Recorded data:
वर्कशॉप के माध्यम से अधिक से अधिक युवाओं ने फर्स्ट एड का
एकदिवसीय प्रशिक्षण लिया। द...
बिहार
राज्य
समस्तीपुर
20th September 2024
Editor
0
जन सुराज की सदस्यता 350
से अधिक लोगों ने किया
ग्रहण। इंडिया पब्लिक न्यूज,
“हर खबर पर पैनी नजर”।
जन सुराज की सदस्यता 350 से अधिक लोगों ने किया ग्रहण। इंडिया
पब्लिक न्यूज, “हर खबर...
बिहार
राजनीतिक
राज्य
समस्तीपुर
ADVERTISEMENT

* * *

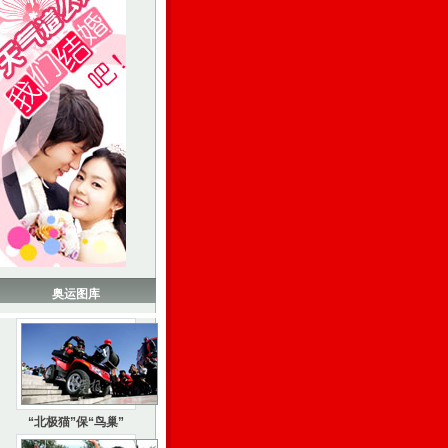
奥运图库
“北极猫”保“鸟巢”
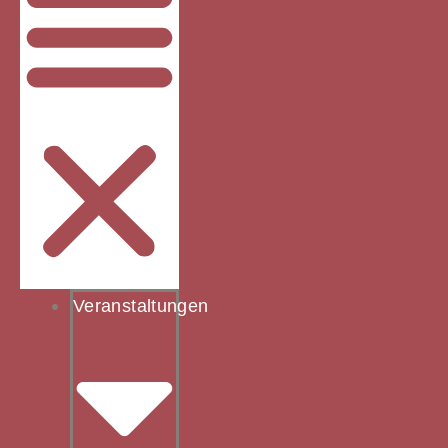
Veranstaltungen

---

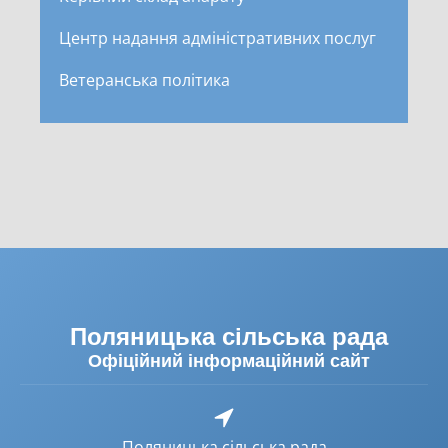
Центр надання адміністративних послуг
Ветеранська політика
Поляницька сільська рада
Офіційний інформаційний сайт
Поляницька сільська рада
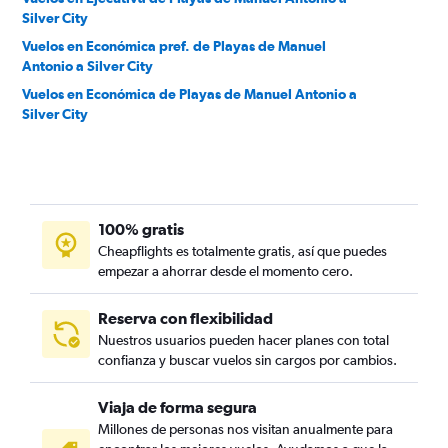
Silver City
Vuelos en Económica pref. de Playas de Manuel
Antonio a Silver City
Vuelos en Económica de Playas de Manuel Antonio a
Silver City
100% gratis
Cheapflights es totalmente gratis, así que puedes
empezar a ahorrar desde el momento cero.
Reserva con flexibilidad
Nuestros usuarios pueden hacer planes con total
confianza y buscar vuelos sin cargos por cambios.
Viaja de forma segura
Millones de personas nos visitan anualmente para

Work instructions:
Only one stretch of the records above is wanted: the lines between the one holding "वर्कशॉप के माध्यम" and the one holding "ADVERTISEMENT", inclusive, reproduced exactly.

Exercise answer:
वर्कशॉप के माध्यम से अधिक से अधिक युवाओं ने फर्स्ट एड का
एकदिवसीय प्रशिक्षण लिया। द...
बिहार
राज्य
समस्तीपुर
20th September 2024
Editor
0
जन सुराज की सदस्यता 350
से अधिक लोगों ने किया
ग्रहण। इंडिया पब्लिक न्यूज,
“हर खबर पर पैनी नजर”।
जन सुराज की सदस्यता 350 से अधिक लोगों ने किया ग्रहण। इंडिया
पब्लिक न्यूज, “हर खबर...
बिहार
राजनीतिक
राज्य
समस्तीपुर
ADVERTISEMENT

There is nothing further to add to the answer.